In realtà, si tratta di una stangata per la collettività e per le nuove generazioni. Come è stato ripetuto più volte dagli economisti e dagli uffici tecnici delle istituzioni preposte (comprese quelle europee) e come ci ricorda anche l’attuale governatore della Banca d’Italia, la crescita economica del Bel Paese può essere rilanciata solo attraverso l’abbandono delle politiche assistenzialistiche e dei bonus, adottando riforme serie e concrete (concorrenza nei mercati e giustizia in primis) e puntando sugli investimenti “produttivi” e “intelligenti”, sulla neutralità tecnologica in campo energetico (con un ritorno al nucleare), sull’istruzione di qualità e sul rafforzamento della formazione tecnico professionale, in grado di rigenerare il mercato del lavoro attraverso una reale corrispondenza della domanda da parte delle imprese con l’offerta da parte dei lavoratori. Solo così potrà aumentare la produttività, la quale è stagnata da decenni.
Ma la produttività deve affrontare anche un altro ostacolo, che provoca sia l’aumento della spesa previdenziale che la diminuzione della forza lavoro: l’inverno demografico.
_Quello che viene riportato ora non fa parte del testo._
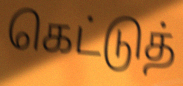
கெட்டுத்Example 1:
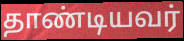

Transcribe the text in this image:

தாண்டியவர்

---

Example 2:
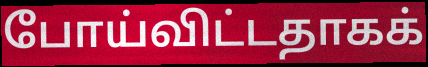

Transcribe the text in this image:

போய்விட்டதாகக்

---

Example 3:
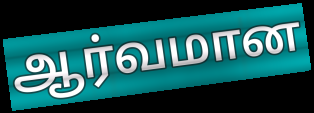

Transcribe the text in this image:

ஆர்வமான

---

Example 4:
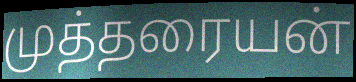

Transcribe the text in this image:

முத்தரையன்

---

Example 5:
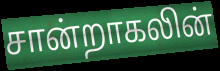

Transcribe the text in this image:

சான்றாகலின்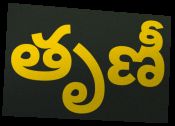
తృణీ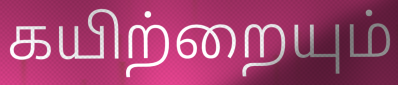
கயிற்றையும்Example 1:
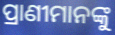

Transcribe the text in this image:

ପ୍ରାଣୀମାନଙ୍କୁ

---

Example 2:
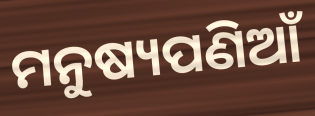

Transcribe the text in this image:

ମନୁଷ୍ୟପଣିଆଁ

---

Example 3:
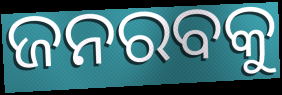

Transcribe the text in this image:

ଜନରବକୁ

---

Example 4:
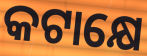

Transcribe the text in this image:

Per contrastare quest’ultimo fenomeno, l’Italia ha bisogno da un lato di aumentare i flussi regolari in ingresso (per lo svolgimento e la copertura di attività lavorative che gli italiani non vogliono più portare avanti), dall’altro di eliminare dall’attuale agenda legislativa le politiche relative agli anticipi pensionistici.
Per crescere e rendere sostenibile ed equilibrato il debito pubblico italiano, la nostra classe politica ha il dovere di agire responsabilmente per il bene comune, seguendo principalmente un percorso economico basato sulla spesa pubblica buona, finalizzata alla competitività delle imprese e all’incremento dell’occupazione, all’educazione di qualità per i lavori di oggi e per quelli di domani e al potenziamento della ricerca e dell’innovazione, fattori essenziali per il benessere e l’attrattività del nostro Paese.